These days, there is a week or holiday to celebrate almost anything.
This week (Nov.16-20) recognizes something very important: International Education Week. While promoting international education and student exchange worldwide, International Education Week also brings to mind the thousands of U.S. students who study abroad. Often these students are children of military personnel, missionaries, diplomats or government officials, or other overseas families.
U.S. students, especially K-12 students, are often considered a small percentage of students who tend to study abroad. At ICA, these overseas learners offer a new perspective to domestic students and bring culture and diversity of their host country to classes, peers, and teachers. This enriches the learning experience for all of us in the online academy.

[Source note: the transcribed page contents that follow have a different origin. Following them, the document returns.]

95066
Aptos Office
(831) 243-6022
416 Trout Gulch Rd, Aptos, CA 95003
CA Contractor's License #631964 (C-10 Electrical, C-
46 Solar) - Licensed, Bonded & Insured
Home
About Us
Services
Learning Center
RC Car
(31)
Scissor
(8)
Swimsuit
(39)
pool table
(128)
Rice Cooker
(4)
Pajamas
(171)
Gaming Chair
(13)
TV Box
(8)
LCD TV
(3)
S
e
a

Even if you are stateside, you can still celebrate international learning. Here are three ideas how:
- Befriend an International Student or Class – The best way to learn about another culture is from someone who lives there. Get a global perspective by making friends with another student or class overseas. Trade letters, lessons, ideas, videos, and news. Grow understanding by explaining differences between countries.
- Study an International Country – Pick another country to study as an individual students, class, or school. Research all aspects like history, geography, population, cultures, language, food, art, government, and major society variances. Collect pictures, videos, and references. Do a presentation and share with fellow students and teachers.
- Do a Cross-Cultural Class Project – Discover the differences between the U.S. and another country by examining society situations. Examine country-specific idiosyncrasies, stereotypes, standard practices, and expressions. Then look at what the parallel examples would be in the second country. Discuss the importance of language translation and verbal and nonverbal communication in society.
Go beyond U.S. shores this week and celebrate the beautiful diversity of the world by looking at international countries and people. The world is filled with global learning opportunities. The better we understand each other, the better our planet will be. Also, if you have a chance, say hi to U.S. students studying abroad, too! They'd probably love a shout-out from their homeland.